Solve the differential equation. x\frac{dy}{dx}-4y=2x^{4}e^{x}

Step 1
According to the given information, it is required to solve the differential equation.
${\displaystyle x\frac{dy}{dx}-4y=2x^4{e}^x}$
Step 2
First divide the whole differential equation by x to get the linear differential form.
${\displaystyle \frac{dy}{dx}-\frac{4y}{x}=2x^3{e}^x}$
Step 3
Now, the general linear differential equation and its solution is:
${\displaystyle \frac{dy}{dx}+P\left(x\right)y=Q\left(x\right)}$
solution of differential equation is:
${\displaystyle y\left(x\right)\times IF=\int Q\left(x\right).IFdx+c}$
where ${\displaystyle IF=e^{\int P\left(x\right)dx}}$
Step 4
Now, solve the given using the above definition.

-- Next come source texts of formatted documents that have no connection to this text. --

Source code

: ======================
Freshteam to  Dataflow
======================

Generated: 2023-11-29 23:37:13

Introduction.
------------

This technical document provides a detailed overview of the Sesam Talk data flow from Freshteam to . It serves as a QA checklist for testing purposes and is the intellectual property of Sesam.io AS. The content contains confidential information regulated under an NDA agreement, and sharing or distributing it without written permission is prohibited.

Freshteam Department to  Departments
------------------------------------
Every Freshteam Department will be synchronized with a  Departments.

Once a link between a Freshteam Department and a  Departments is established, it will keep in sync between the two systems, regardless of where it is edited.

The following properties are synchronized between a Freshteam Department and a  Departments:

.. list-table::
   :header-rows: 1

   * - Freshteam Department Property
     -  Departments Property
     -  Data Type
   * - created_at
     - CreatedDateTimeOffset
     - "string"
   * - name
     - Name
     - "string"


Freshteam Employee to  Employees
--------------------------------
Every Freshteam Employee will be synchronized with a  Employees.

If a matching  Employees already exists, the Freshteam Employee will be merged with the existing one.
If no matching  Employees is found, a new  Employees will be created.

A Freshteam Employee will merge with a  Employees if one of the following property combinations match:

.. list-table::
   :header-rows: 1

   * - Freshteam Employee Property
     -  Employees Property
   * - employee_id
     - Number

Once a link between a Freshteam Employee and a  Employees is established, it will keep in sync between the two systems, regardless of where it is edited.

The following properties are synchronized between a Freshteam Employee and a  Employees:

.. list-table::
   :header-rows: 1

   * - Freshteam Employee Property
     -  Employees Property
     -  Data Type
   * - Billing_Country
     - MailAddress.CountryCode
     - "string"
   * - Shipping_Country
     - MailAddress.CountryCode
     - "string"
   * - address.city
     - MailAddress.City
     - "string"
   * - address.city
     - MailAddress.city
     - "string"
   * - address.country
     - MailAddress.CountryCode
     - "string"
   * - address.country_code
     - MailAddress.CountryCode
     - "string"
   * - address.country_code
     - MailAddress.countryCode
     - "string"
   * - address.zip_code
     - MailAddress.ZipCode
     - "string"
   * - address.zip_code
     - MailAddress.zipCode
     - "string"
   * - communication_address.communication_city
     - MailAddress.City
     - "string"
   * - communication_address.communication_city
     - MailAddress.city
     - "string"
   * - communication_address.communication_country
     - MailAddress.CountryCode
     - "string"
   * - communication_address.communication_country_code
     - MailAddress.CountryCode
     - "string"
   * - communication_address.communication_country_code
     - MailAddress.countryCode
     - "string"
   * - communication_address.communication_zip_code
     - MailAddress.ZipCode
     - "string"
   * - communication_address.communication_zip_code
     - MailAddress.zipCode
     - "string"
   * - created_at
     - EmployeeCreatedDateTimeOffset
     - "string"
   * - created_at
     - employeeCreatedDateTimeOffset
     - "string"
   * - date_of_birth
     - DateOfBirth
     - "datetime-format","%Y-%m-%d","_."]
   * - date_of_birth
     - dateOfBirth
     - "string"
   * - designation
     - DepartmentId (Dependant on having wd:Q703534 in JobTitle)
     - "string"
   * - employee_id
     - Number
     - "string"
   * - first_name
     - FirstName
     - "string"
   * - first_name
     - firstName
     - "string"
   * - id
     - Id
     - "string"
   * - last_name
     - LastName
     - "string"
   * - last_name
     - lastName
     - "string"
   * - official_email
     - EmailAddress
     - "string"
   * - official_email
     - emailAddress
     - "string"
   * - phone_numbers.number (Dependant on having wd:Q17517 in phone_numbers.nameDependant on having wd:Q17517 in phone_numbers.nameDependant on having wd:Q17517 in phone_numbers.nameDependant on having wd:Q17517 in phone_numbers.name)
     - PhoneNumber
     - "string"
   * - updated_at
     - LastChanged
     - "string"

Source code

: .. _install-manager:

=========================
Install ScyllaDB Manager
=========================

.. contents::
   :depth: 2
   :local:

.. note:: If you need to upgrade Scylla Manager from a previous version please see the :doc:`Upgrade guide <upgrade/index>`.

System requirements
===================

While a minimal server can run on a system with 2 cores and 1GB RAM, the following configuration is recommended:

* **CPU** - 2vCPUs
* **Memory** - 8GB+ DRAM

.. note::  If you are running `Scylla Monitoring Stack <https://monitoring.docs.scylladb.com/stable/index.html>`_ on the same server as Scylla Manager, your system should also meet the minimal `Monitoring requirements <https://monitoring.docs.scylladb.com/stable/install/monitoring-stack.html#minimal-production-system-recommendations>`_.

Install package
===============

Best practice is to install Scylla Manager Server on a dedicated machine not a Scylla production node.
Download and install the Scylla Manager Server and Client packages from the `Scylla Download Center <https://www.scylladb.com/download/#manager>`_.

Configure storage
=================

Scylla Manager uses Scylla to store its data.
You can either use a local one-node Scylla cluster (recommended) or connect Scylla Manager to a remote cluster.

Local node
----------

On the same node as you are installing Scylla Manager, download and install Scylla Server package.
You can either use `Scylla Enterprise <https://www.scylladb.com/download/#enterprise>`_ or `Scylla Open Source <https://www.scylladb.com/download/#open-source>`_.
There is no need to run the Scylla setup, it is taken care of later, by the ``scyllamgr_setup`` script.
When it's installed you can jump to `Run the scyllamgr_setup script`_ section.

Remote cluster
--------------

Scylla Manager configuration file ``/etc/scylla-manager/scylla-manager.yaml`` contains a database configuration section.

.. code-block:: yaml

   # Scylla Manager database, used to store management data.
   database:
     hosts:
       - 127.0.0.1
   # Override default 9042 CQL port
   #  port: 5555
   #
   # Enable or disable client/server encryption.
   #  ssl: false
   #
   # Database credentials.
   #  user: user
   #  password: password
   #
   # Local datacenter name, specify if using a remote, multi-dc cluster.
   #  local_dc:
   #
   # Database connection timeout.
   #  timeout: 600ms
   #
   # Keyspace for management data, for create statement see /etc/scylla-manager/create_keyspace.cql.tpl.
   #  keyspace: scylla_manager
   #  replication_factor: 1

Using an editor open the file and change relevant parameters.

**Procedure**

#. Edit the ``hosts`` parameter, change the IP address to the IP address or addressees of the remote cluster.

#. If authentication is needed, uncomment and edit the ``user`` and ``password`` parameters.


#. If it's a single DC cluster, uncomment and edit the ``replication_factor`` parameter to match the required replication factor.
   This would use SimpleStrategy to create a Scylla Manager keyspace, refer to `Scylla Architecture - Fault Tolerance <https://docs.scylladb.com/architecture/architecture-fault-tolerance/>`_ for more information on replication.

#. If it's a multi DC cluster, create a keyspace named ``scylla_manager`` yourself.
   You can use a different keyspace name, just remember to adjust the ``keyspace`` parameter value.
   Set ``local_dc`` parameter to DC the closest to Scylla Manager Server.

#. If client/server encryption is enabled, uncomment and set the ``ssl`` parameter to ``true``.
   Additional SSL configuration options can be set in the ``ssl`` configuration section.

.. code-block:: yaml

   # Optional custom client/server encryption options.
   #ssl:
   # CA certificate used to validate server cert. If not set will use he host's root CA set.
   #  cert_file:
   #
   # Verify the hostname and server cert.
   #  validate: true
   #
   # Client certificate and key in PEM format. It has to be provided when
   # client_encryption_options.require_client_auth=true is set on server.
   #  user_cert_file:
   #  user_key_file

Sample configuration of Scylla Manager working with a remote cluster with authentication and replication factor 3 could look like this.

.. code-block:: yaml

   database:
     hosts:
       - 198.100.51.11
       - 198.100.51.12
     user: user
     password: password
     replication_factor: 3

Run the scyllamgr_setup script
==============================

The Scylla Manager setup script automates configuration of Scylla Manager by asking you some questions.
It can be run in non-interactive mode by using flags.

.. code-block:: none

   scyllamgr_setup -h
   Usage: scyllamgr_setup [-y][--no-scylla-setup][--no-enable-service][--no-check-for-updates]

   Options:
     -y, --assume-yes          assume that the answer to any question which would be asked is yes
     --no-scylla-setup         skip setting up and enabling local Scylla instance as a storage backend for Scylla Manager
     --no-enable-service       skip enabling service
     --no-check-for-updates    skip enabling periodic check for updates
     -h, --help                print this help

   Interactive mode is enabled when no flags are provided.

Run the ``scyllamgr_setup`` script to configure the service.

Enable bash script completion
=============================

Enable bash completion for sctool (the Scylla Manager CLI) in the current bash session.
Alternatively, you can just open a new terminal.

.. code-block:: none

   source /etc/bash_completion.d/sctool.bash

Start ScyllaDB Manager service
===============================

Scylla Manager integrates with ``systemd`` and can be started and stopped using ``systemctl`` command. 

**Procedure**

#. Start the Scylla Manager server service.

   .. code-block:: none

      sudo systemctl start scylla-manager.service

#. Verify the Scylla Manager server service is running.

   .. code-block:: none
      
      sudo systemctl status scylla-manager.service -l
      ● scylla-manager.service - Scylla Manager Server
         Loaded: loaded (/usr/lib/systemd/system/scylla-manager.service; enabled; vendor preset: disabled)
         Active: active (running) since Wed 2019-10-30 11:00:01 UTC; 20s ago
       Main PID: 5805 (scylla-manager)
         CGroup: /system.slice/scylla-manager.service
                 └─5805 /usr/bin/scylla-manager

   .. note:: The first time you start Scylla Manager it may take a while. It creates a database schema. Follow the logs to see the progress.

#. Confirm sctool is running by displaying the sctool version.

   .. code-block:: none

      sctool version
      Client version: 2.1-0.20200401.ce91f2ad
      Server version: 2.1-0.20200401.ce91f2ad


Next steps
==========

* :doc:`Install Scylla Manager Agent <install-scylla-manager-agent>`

In the given differential equation is:
${\displaystyle P\left(x\right)=\frac{-4}{x},Q\left(x\right)=2x^3{e}^x}$
${\displaystyle IF=e^{Pdx}=e^{\int -\frac{4}{x}dx}=e^{-4\log \left(x\right)}=e^{\log \left(x^{-4}\right)}=x^{-4}}$
${\displaystyle IF=\frac{1}{x^4}}$
the solution of the given differential equation is:
${\displaystyle y\left(\frac{1}{x^4}\right)=\int 2x^3{e}^x\left(\frac{1}{x^4}\right)dx+c}$
${\displaystyle \frac{y}{x^4}=2\int \frac{e^x}{x}dx+c}$
${\displaystyle \frac{y}{x^4}=2E_i\left(x\right)+c(\int \frac{e^x}{x}dx=E_i\left(x\right)+c)}$
${\displaystyle y\left(x\right)=2x^4{E}_i\left(x\right)+c{x}^4}$